FC St. Pauli gewinnt beim VfB Stuttgart
Die Partie zuvor hatte genügend Grund zum wohligen Dröhnen und Summen aus den Kurven geboten. Besaß sie doch den Raritätscharakter, zwei Teams zu beinhalten, deren Plan es ist, progressiven Fußball zu spielen. Stuttgarts Trainer Sebastian Hoeneß bezeichnete St. Pauli sogar als „eine der spielstärksten Mannschaften der Liga“.
Was diese schon nach siebeneinhalb Minuten untermauerte, als der ewig emsige Johannes Eggestein nur knapp am Tor vorbei zielte und die Hamburger immerhin mit 0,07:0 expected Goals in Führung brachte. Den Wert der zu erwartenden Treffer stellten die Schwaben anschließend aber ganz flugs um.

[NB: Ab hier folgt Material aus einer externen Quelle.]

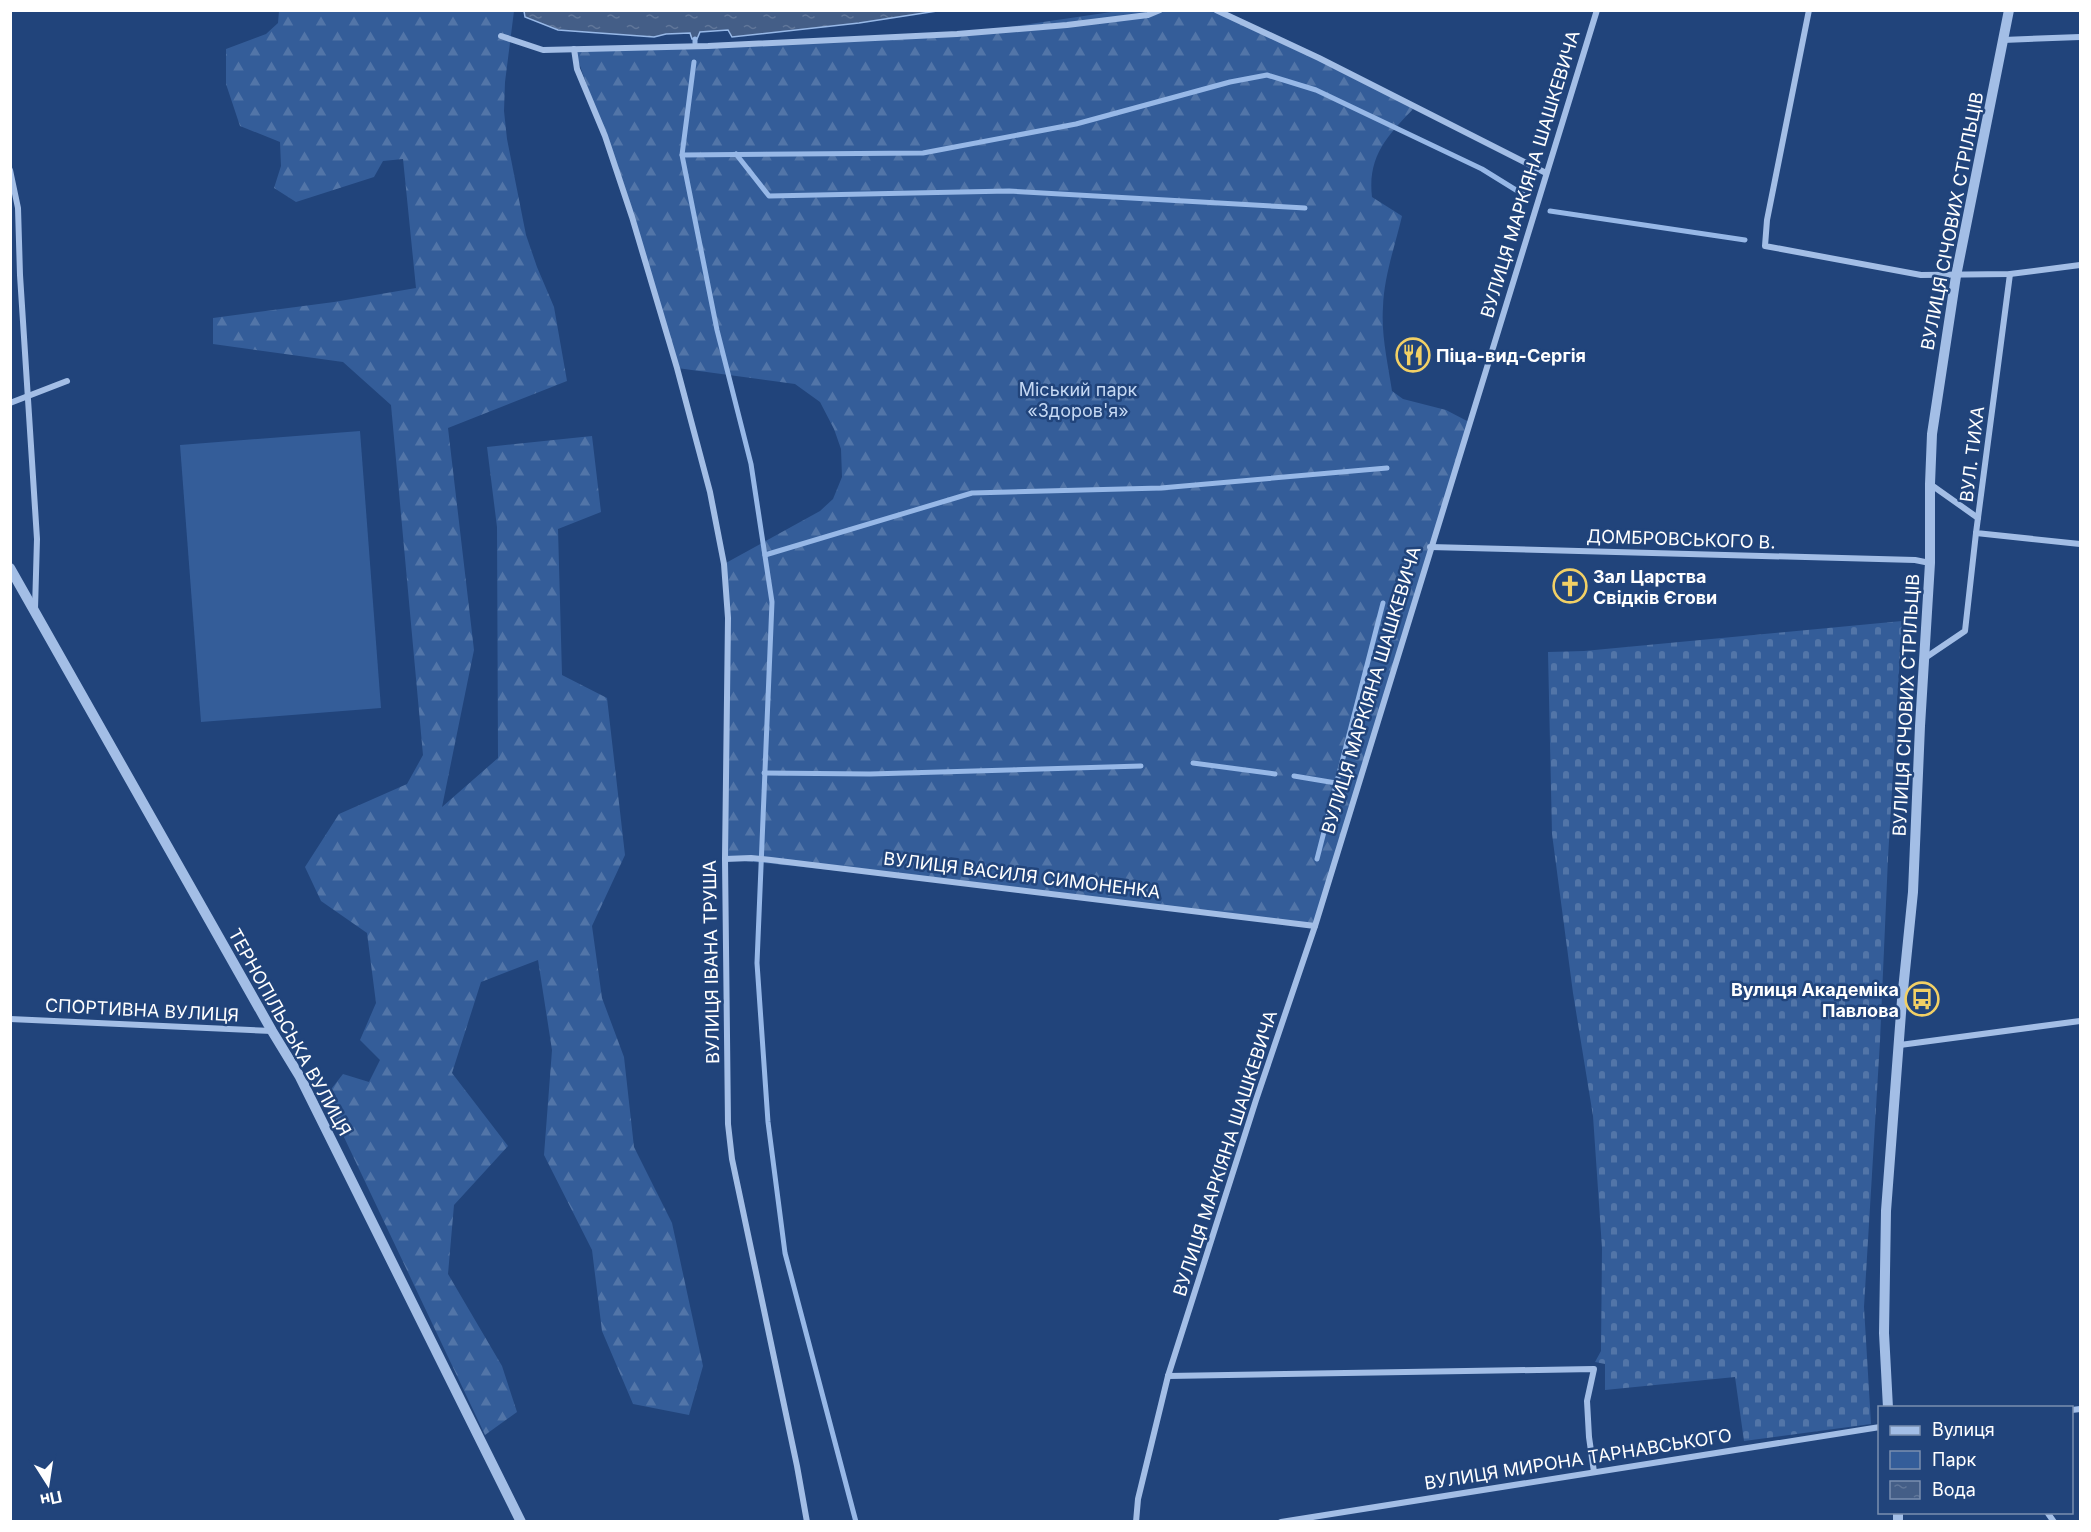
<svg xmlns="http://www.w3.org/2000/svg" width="2091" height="1532" viewBox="0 0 2091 1532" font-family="Inter,sans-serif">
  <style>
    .green { fill: #345d99 }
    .forest { fill: url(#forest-firs) }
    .cemetery { fill: url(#cemetery-stones) }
    .water { fill: url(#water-ripples); stroke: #97b8e7; stroke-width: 1.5 }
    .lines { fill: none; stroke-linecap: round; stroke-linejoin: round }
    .stream { stroke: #97b8e7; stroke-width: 5 }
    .minor { stroke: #a3bee6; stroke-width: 6 }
    .tertiary { stroke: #a3bee6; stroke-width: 10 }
    .labels { text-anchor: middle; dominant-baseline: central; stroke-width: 5; stroke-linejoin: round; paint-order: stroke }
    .street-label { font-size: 18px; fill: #fff; stroke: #21447b }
    .poi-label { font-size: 18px; font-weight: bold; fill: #fff; stroke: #21447b; text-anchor: start }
    .park-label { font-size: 18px; fill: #c6d9f4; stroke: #21447b }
  </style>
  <defs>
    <pattern id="forest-firs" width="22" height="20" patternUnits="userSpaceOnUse" patternTransform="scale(1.5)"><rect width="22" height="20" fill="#345d99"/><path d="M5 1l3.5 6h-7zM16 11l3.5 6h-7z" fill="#5275a8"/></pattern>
    <pattern id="cemetery-stones" width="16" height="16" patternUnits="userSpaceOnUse" patternTransform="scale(1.5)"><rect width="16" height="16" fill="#345d99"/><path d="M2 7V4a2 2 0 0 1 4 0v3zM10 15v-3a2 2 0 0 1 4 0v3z" fill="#5275a8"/></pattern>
    <pattern id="water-ripples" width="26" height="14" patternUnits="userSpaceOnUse" patternTransform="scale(1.5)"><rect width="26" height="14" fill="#445e87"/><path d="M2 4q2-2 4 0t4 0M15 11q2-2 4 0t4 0" fill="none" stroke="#607699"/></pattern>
  </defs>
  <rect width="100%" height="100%" fill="#21447b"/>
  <!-- green -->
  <path class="green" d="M360 431 381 708 201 722 180 445Z"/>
  <!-- forest -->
  <g class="forest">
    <path d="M279 11H514L505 82 504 111 507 139 526 235 537 267 554 307 567 381 448 428 474 650 442 807 498 758 497 527 487 447 592 436 601 512 558 529 562 675 607 698 625 855 592 926 602 998 624 1057 634 1147 672 1223 703 1366 689 1415 633 1404 602 1331 592 1250 544 1155 552 1050 538 960 481 982 452 1073 508 1146 454 1205 448 1274 502 1366 517 1412 485 1435 325 1097 343 1074 369 1082 380 1060 360 1040 376 1003 367 933 321 901 305 867 339 814 407 784 423 755 391 405 343 362 213 344V318L334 302 416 288 403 159 383 161 374 177 296 202 274 188 281 166 280 142 240 126 226 84V49L266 34 278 23Z"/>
    <path d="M1118 11H1216L1416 106C1389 134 1367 155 1372 197L1402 216C1395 246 1384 276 1383 307 1381 335 1388 364 1392 391L1403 399 1446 410 1469 422 1315 926 984 886 725 859 728 618 724 564 820 511 833 499 842 477 841 449 834 429 820 402 795 384 677 368 605 136 574 49 976 32Z"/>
  </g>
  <!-- cemetery -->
  <path class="cemetery" d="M1902 621 1888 858 1880 1041 1864 1307 1871 1424 1744 1441 1735 1377 1605 1390V1364L1595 1362 1601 1351 1602 1248 1593 1116 1573 993 1552 834 1548 652 1584 651Z"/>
  <!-- water -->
  <path class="water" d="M524 11V10L937 11 859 23 732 37 728 30 700 32 697 39H692L690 33 666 34 654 37 558 30 525 17Z"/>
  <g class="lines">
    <!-- stream -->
    <g class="stream">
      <path d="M695 43V39"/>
      <path d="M694 62 682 155 717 330 751 464 772 602 757 963 768 1122 785 1253 856 1522"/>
      <path d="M736 154 769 196 1009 191 1305 208"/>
      <path d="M682 155 923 153 1076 124 1230 82 1267 75 1316 90 1482 169 1524 195"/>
      <path d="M1550 211 1745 240"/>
      <path d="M765 555 972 493 1161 488 1387 468"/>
      <path d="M1193 763 1275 774"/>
      <path d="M764 773 870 774 1141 766"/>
      <path d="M1294 776 1336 783"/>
      <path d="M1317 859 1383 603"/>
    </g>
    <!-- minor -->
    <g class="minor">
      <path d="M1216 10 1319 58 1546 173"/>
      <path d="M1809 10 1767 220 1765 246 1921 275 2010 274 2080 265"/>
      <path d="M501 36 543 50 708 46 957 34 1067 25 1148 15 1160 10"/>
      <path d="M2003 40 2080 37"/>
      <path d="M574 49 577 69 605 136 632 217 677 368 710 492 724 564 728 618 725 859 728 1124 732 1159 797 1466 807 1522"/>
      <path d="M10 170 18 208 20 275 37 539 35 609"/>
      <path d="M2010 274 1976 533 2080 544"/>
      <path d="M10 403 67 381"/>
      <path d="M1930 484 1978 518"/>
      <path d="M1430 547 1915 560 1930 563"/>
      <path d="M1925 658 1965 631 1976 533"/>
      <path d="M725 859 751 858 771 860 1315 926"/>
      <path d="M10 1019 272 1031"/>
      <path d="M1900 1045 2080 1021"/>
      <path d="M1168 1376 1594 1369 1587 1401 1589 1437 1594 1472"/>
      <path d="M2072 1410 2080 1409"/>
      <path d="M2047 1512 2054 1522"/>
      <path d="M1136 1522 1138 1499 1168 1376 1256 1100 1315 926 1597 10"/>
      <path d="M1281 1522 1880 1427"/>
    </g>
    <!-- tertiary -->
    <g class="tertiary">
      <path d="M10 568 272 1031 300 1077 521 1522"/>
      <path d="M1888 1408 1884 1333 1886 1211 1902 1000 1913 892 1920 726 1930 563V484L1932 434 1956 276 2009 10"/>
      <path d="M1898 1512V1522"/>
    </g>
  </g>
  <!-- icons -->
  <defs>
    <g id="restaurant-ring" transform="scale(1.725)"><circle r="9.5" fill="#21447b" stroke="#f2d065" stroke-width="1.5"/><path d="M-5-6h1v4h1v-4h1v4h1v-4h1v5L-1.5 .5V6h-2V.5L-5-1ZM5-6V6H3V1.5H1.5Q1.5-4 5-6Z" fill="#f2d065"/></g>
    <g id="church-ring" transform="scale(1.725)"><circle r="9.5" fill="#21447b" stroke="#f2d065" stroke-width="1.5"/><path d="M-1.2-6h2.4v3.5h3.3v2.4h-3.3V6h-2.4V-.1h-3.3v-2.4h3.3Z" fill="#f2d065"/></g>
    <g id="bus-ring" transform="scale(1.725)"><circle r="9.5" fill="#21447b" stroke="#f2d065" stroke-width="1.5"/><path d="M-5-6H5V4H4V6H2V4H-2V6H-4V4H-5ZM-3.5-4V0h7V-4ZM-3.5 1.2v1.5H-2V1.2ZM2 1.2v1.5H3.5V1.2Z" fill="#f2d065"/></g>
  </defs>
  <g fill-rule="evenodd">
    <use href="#restaurant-ring" x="1413" y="355"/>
    <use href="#church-ring" x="1570" y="586"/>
    <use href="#bus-ring" x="1922" y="999"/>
  </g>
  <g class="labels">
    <!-- street labels -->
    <g class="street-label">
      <text transform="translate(1530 174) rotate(-73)">ВУЛИЦЯ МАРКІЯНА ШАШКЕВИЧА</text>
      <text transform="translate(1952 221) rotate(-79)">ВУЛИЦЯ СІЧОВИХ СТРІЛЬЦІВ</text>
      <text transform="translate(1972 454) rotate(-83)">ВУЛ. ТИХА</text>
      <text transform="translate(1681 539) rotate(2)">ДОМБРОВСЬКОГО В.</text>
      <text transform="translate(1371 690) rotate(-73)">ВУЛИЦЯ МАРКІЯНА ШАШКЕВИЧА</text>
      <text transform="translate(1906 705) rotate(-87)">ВУЛИЦЯ СІЧОВИХ СТРІЛЬЦІВ</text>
      <text transform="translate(1022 875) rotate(7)">ВУЛИЦЯ ВАСИЛЯ СИМОНЕНКА</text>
      <text transform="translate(711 962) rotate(-91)">ВУЛИЦЯ ІВАНА ТРУША</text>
      <text transform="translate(142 1010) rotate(3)">СПОРТИВНА ВУЛИЦЯ</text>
      <text transform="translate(290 1032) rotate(61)">ТЕРНОПІЛЬСЬКА ВУЛИЦЯ</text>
      <text transform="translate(1225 1153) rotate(-72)">ВУЛИЦЯ МАРКІЯНА ШАШКЕВИЧА</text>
      <text transform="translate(1578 1459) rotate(-9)">ВУЛИЦЯ МИРОНА ТАРНАВСЬКОГО</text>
    </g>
    <!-- poi labels -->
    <g class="poi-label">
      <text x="1436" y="355">Піца-вид-Сергія</text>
      <text x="1593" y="576">Зал Царства<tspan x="1593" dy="21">Свідків Єгови</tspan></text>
      <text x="1899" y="989" text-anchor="end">Вулиця Академіка<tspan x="1899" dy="21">Павлова</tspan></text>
    </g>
    <!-- park labels -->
    <g class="park-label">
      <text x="1078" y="389">Міський парк<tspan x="1078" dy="21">«Здоров'я»</tspan></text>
    </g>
  </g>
  <!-- border -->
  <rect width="2091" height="1532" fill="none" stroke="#ffffff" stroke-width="24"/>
  <!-- legend -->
  <rect x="1878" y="1406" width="195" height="108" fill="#21447b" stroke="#7a8fb0" stroke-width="1.5"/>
  <rect x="1890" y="1426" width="30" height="9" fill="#a3bee6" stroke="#7a8fb0" stroke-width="1.5"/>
  <text x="1932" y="1436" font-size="18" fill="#ffffff">Вулиця</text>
  <rect x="1890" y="1451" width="30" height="18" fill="#345d99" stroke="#7a8fb0" stroke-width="1.5"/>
  <text x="1932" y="1466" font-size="18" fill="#ffffff">Парк</text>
  <rect x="1890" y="1481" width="30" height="18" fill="url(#water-ripples)" stroke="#7a8fb0" stroke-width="1.5"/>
  <text x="1932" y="1496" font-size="18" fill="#ffffff">Вода</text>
  <!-- north arrow -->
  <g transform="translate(48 1484) rotate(168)" stroke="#21447b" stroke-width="4.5" paint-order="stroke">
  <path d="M0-4.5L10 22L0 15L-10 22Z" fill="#ffffff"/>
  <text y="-9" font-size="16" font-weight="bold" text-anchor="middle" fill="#ffffff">Пн</text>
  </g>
</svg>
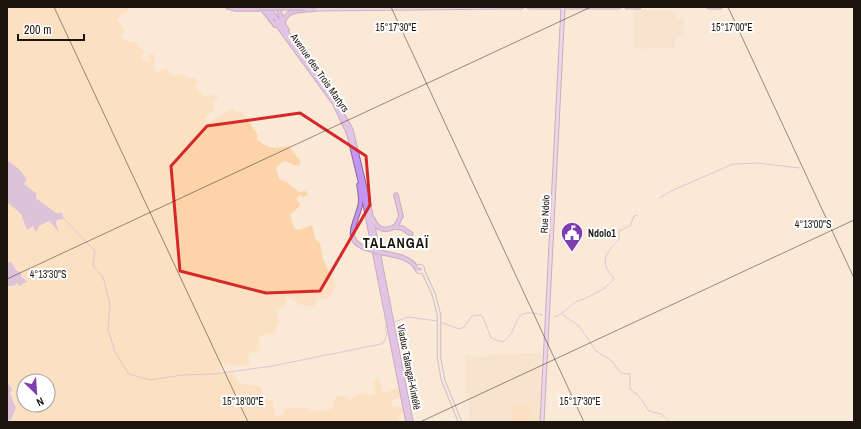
<svg xmlns="http://www.w3.org/2000/svg" width="861" height="429" font-family="'Archivo Narrow',sans-serif">
<style>
.built{fill:#f2dbc3}
.green{fill:#fdd4a9;fill-rule:evenodd}
.water{fill:#b996db}
.lines{fill:none;stroke-linecap:round;stroke-linejoin:round}
.stream{stroke:#b996db;stroke-width:1}
.secondary-casing{stroke:#a08f7e;stroke-width:4.5}
.primary-casing{stroke:#8968a2;stroke-width:5}
.highway-casing{stroke:#8968a2;stroke-width:5.5}
.secondary{stroke:#eddffb;stroke-width:2.5}
.primary{stroke:#dcbff7;stroke-width:3}
.highway{stroke:#c494f1;stroke-width:3.5}
.highway-bridge-casing{stroke:#8968a2;stroke-width:5.5;stroke-linecap:butt}
.highway-bridge{stroke:#c494f1;stroke-width:3.5}
.marked{fill:none;stroke:#d62828;stroke-width:3;stroke-linejoin:round}
.ticks{fill:none;stroke:#1b150e;stroke-width:1;stroke-opacity:0.45}
.labels{text-anchor:middle;dominant-baseline:central;stroke-width:4;stroke-linejoin:round;paint-order:stroke}
.street-label{font-size:10px;fill:#1b150e;stroke:#fff}
.poi-label{font-size:10px;font-weight:bold;fill:#1b150e;stroke:#fff;text-anchor:start}
.district-label{font-size:14px;font-weight:bold;letter-spacing:1px;fill:#1b150e;stroke:#fff}
.ticks-label{font-size:10px;text-anchor:middle;fill:#1b150e;stroke:#fff;stroke-width:4;stroke-linejoin:round;paint-order:stroke}
</style>
<rect width="100%" height="100%" fill="#fbe9d7"/>
<!-- built -->
<path class="built" d="M634 9 675 10 676 18H684V37H675V48L634 49Z
M527 353 543 354 540 422H469V404L466 398 465 354 485 358 488 355Z"/>
<!-- green -->
<path class="green" d="M7 7H128L129 9 117 19 125 31 121 37 125 41 136 42 145 53 141 57 146 62 151 60 148 55 153 53 155 60 153 65 156 72 167 68 173 76 183 74 190 79 194 76 199 81 195 85 199 91H201L205 97 214 93 218 98 213 103 215 109 205 117 208 123 233 108 237 112 241 110 258 135 257 139C267 149 277 149 289 146L301 162 298 166 284 161 276 167 279 179 287 182 299 192 306 191 308 195 303 197 300 195 296 199 301 205 290 215 294 228 299 230 312 225 315 238 320 243 323 259 336 286 329 297 317 300 315 307 301 305 287 296 284 308H276L279 321 275 332 259 336 260 350 249 354V365L232 366 229 363 221 364V371L223 374 233 372 239 383 261 387 264 399 273 401 275 416 282 415 285 409 307 407 310 412 332 409 336 396H347L350 402 353 397 366 392 369 396 376 393 373 381 379 379 383 393 399 388 401 397 391 400 393 407H402L404 414 397 416 399 422H403H7V418L9 421 16 403 10 393 11 389 7 382V284L17 282 19 286 25 284 21 273 16 270 11 262 7 263V202L21 214 27 230 33 226 36 231 39 226 49 221 58 230 57 221 64 219 62 213H56L36 198V193L24 184 27 179 19 169 7 160ZM24 381H48V405H24Z
M513 405 533 406 532 422H512Z"/>
<!-- water -->
<path class="water" d="M7 160 19 169 27 179 24 184 36 193V198L56 213H62L64 219 57 220 56 224 59 232 49 221 39 226 36 232 33 226 27 230 21 214 7 202Z
M11 262 16 270 21 273V276L27 282 19 286 17 283 14 286H8L7 263Z
M7 382 12 389 10 393 16 408 10 422 7 418Z"/>
<g class="lines">
<!-- stream -->
<path class="stream" d="M660 198 671 191 733 164 758 163 800 168
M64 219 95 251 93 266 103 277 110 304 108 329 115 352 129 374 150 380 182 375 214 374 272 366 381 344 384 342 387 333 385 329 387 325
M562 314 579 326 596 351 611 360 621 373 630 374V389L639 396 649 411 661 414 670 422
M554 317C563 314 567 309 574 303 578 300 583 300 586 298 596 293 608 288 614 278 599 264 605 252 619 240V231L630 226 634 216 637 215
M394 322 409 317 437 321
M440 322 459 329 464 327 472 316 481 315 483 317 491 338 502 342C522 332 508 305 542 315"/>
<!-- secondary casing -->
<g class="secondary-casing">
<path id="secondary" d="M417 269a3 3 0 1 1 6 0a3 3 0 1 1-6 0Z
M423 271 434 295 439 315V358L443 380 460 422"/>
</g>
<!-- primary casing -->
<g class="primary-casing">
<path id="primary" d="M529 7H595
M597 7H619
M627 7H639
M709 7H720
M315 9 522 7
M542 422 563 7"/>
</g>
<!-- highway casing -->
<g class="highway-casing">
<path id="highway" d="M228 7 236 9H258
M261 7 275 25
M265 7 272 18
M268 7 333 97 351 130 369 206 411 422
M278 7 282 21
M305 8 315 7
M276 23 335 104 349 134 362 188 408 422
M287 30 283 24C285 8 302 11 315 9
M359 185C360 192 362 199 360 206 355 226 341 243 372 250
M373 219C377 230 386 232 396 226L401 216 396 195
M394 227 402 228 411 234
M379 252C392 255 410 256 417 269"/>
</g>
<!-- secondary -->
<use href="#secondary" class="secondary"/>
<!-- primary -->
<use href="#primary" class="primary"/>
<!-- highway -->
<use href="#highway" class="highway"/>
<!-- highway-bridge casing -->
<g class="highway-bridge-casing">
<path id="highway-bridge" d="M258 8H305
M372 250 379 252"/>
</g>
<!-- highway-bridge -->
<use href="#highway-bridge" class="highway-bridge"/>
</g>
<!-- marked area -->
<path d="M0 0H861V429H0ZM300 113 366 156 370 205 320 291 266 293 180 271 171 166 207 126Z" fill="#fbe9d7" fill-opacity=".55" fill-rule="evenodd"/>
<path class="marked" d="M300 113 366 156 370 205 320 291 266 293 180 271 171 166 207 126Z"/>
<!-- ticks -->
<path class="ticks" d="M54 7 248 422M391 7 584 422M728 7 854 278M7 279 591 7M420 422 854 220"/>
<!-- icons -->
<defs>
<g id="civic-pin" transform="scale(1.15)"><path d="M0 17L-7.5 6A9.5 9.5 0 1 1 7.5 6Z" fill="#7e3db1" stroke="#fff"/><path d="M-.6-6.5H3V-4.5H.6V-3L4-1V1h2V6H-6V1h2V-1L-.6-3ZM-1.2 2.5V6h2.4V2.5Z" fill="#fff"/></g>
</defs>
<g fill-rule="evenodd">
<use href="#civic-pin" x="572" y="233"/>
</g>
<g class="labels">
<!-- street labels -->
<g class="street-label">
<text transform="translate(320 73) rotate(55)">Avenue des Trois Martyrs</text>
<text transform="translate(545 214) rotate(-87)">Rue Ndolo</text>
<text transform="translate(409 367) rotate(79)">Viaduc Talangaï-Kintélé</text>
</g>
<!-- poi labels -->
<g class="poi-label">
<text x="588" y="233">Ndolo1</text>
</g>
<!-- district labels -->
<g class="district-label">
<text x="396" y="243">TALANGAÏ</text>
</g>
</g>
<g class="ticks-label">
<text x="396" y="31">15°17'30"E</text>
<text x="732" y="31">15°17'00"E</text>
<text x="813" y="228">4°13'00"S</text>
<text x="48" y="278">4°13'30"S</text>
<text x="243" y="405">15°18'00"E</text>
<text x="580" y="405">15°17'30"E</text>
</g>
<!-- border -->
<rect width="861" height="429" fill="none" stroke="#1b150e" stroke-width="16"/>
<!-- north arrow -->
<g transform="translate(36 393) rotate(155)"><circle r="19" fill="#ffffff" stroke="#a4a19f"/>
<path d="M0-3L7 15L0 10L-7 15Z" fill="#7e3db1"/>
<text y="-6" font-size="11" font-weight="bold" text-anchor="middle" fill="#1b150e">N</text>
</g>
<!-- scale -->
<path d="M18 34v6h66v-6" fill="none" stroke="#1b150e" stroke-width="2"/>
<text x="24" y="34" font-size="12" fill="#1b150e" stroke="#ffffff" stroke-width="3" paint-order="stroke">200 m</text>
</svg>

Johannes Eggestein bringt die Hamburger in Führung
Ob Enzo Millot (13./18.) oder Julian Chabot (20./26.), der Sieger war in diesem Fall trotzdem nicht der gelungene Reim, sondern immer Keeper Nikola Vasilj. Auffälliger Antreiber der VfB-Angriff war zumeist Nick Woltemade, bei dem optische Erwartungshaltung – Lulatsch, kann aber sicher nichts am Ball – stark mit der Realität – immer noch Lulatsch, aber feinfühlig fürs Leder – auseinanderklaffen.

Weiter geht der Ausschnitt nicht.